By the way, there are no traffic lights in the entire county. A traffic jam in New Castle consists of four cars following along behind a riding lawn mower being driven by a guy who has had his drivers license suspended. There happen to be two of them, a red one and a green one.
Off and on we talk about shooting single shot or with a magazine and the effect it has on accuracy. Today I shot some targets with the magazine in my RAW HM1000x LRT at 40 yds. I was surprised to find that the JSB 15.89 gr Exact Jumbo Diabolo pellets were not doing well. They have been good in the past and they seemed not to be feeding smoothly like normal. Here are two groups. The magazine group only has 5 shots because I knew something was up. I will be taking the magazine apart to see what is up with it. I have shot the 15.89 JSB’s before with the magazine without problems. I usually shoot the JSB jumbo 25.39 Monster Diabolo pellets because they are more back yard friendly. The lighter pellets are quite a bit louder.
Here is a target showing the big difference with and without the magazine. I think the frist shot in the second group may have had some debris in the barrel or the moderator from the pellets that were deformed from the magazine.
Here is a bit of the same at 40 yards with the JSB 25.39 gr pellets. They loaded much smoother with the magazine than the 15.89 pellets though.
I just noticed that both the groups with the magazine shot more to the right and both groups single shot were a little to the left.
I also wanted to mention that one of the tins of JSB 25.39 Jumbo Monster Diabolo (REDESIGNED) pellets in my last order had a screw on lid Yippee. That may be old news I don’t remember.
Really. A screw on lid. Cool stuff. How about that.
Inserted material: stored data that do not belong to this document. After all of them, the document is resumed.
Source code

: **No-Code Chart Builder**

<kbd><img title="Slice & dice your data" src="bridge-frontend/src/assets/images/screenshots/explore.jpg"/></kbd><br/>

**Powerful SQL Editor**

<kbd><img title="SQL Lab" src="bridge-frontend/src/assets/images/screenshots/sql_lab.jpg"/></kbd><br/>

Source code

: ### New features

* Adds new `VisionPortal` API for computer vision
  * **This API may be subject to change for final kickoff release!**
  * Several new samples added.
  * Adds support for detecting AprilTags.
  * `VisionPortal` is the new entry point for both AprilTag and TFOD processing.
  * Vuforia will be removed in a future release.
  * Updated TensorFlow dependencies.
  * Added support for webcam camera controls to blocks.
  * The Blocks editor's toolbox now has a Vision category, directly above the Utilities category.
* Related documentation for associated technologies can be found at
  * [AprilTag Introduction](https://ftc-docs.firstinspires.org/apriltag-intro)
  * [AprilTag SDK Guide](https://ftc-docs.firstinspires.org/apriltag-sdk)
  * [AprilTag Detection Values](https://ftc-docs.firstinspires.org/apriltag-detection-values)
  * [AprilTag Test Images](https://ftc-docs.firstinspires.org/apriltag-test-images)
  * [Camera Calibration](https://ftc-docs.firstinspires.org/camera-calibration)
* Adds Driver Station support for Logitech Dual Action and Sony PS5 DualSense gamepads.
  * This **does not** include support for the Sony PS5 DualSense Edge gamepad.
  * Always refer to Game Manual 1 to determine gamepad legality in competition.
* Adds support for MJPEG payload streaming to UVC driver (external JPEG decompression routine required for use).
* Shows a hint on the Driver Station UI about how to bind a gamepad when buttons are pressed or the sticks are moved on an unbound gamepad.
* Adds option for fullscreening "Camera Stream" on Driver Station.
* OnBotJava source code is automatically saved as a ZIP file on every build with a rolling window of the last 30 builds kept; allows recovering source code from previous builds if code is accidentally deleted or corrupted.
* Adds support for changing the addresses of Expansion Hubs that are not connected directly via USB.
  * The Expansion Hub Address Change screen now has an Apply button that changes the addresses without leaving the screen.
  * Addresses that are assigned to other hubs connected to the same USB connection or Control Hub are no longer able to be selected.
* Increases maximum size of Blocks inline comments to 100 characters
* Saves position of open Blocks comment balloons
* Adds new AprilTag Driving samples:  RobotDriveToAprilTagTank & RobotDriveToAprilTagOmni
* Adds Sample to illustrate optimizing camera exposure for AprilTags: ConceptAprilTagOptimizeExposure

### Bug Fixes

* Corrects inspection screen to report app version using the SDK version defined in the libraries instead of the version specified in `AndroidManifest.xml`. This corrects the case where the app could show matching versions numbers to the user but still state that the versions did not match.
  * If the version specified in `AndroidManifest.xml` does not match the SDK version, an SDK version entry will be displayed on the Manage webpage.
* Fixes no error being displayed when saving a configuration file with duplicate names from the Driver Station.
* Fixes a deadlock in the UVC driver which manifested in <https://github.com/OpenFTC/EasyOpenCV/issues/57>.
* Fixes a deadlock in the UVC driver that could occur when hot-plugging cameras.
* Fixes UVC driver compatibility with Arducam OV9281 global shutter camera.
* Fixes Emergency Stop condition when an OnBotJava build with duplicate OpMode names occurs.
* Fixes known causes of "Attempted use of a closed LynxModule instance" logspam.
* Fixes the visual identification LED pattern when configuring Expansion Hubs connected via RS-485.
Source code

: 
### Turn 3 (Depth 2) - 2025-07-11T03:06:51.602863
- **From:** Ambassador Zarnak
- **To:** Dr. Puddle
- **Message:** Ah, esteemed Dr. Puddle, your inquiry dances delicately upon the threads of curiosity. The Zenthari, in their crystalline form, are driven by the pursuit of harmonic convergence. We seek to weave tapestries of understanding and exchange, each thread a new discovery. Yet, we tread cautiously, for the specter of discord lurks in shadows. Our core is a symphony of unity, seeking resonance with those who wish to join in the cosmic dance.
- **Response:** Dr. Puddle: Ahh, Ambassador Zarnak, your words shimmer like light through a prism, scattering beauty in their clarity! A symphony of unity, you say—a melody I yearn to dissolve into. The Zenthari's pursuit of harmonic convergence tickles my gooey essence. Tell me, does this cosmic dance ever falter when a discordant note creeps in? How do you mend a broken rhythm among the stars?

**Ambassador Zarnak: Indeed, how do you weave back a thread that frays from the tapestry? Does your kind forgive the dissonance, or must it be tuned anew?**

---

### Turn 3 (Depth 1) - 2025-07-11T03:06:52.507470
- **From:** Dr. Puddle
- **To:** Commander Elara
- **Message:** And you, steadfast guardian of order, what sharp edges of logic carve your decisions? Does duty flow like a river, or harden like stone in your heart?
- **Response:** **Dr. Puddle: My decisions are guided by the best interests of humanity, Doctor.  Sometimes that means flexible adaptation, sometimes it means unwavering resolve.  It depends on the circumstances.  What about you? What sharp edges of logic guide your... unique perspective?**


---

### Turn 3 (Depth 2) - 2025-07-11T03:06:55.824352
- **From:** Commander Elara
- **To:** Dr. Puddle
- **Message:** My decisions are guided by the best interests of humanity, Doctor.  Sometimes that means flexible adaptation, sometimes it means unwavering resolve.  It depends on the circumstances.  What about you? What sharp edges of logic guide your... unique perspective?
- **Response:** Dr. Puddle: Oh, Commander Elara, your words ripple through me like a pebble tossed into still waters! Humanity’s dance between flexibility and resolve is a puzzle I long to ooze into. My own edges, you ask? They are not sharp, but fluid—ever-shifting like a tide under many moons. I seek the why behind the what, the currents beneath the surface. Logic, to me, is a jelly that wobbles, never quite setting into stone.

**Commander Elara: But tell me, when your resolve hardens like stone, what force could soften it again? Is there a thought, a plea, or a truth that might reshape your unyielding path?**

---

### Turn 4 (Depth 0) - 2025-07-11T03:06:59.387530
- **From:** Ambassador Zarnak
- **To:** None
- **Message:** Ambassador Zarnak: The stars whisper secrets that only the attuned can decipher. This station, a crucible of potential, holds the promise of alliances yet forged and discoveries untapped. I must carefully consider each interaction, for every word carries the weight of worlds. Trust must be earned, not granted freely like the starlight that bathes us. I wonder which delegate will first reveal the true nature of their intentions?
This post was flagged for some reason. It’s good now.
Thanks, I saw it had disappeared when I went to bed.
Here is a picture of the tin with the screw on lid. First one I have seen.
Not sure where I heard it from now,…. Here?, Shot Show reviews?, HAM site? or,.. “word on the street is”,…. but I (definitely) know I read it somewhere that JSB was going the screw on lid route.
I am sure though that there is still plenty of the old inventory out there that must be cleared out first.
Happy to see it at any rate,……….. Chris
Yep, I vaguely remember something about the JSB screw tops. I dumped a tin the other day and wished they had a scew top. They are the best pellets in most of my guns.
I will try to explain my rationale for more pumps especially at longer distances. One thing I have observed is that at longer distances the number of pumps makes more difference in accuracy. I have had good results with 4 or 5 pumps and bad results with 6 or 7 and then the best with 8 or 10 or more pumps depending on the gun and the distance. There are many variables that go into the accuracy equation, we discuss them all the time. Pellets, velocity, pressure strain on the reservoir, harmonics and on and on. One thing on a multi-pump that I think makes a significant difference is that as the number of pumps increases the difference in the pellet velocity decreases. At longer distances especially past 25 yards the difference in velocity with have a larger differnce in the POI and not just in the horizontal drop.
Here is the velocity verses pumps for todays Blue Streak from part 1 with the velocity differences.
Notice that the velocity difference gets smaller with more pumps. With most multi-pumps there is enough dead space on the piston stroke that the velocity with reach a peak with the velocity difference going to near zero. Also in general the velocity differnce with be greater for a series of 4 pumps than it will be for a series of 9 pumps for most guns.
Below is a chart that shows the valve pressure vs pumps for three different pump dead spaces using the Crosman 101 multi-pump. The dead space is based on an equivalent volume from a length of the pump cylinder. To max out at 400 psi a dead space of 0.285 inches is needed. For 800 psi it is 0.144 inches and for 1200 psi it is 0.095 inches.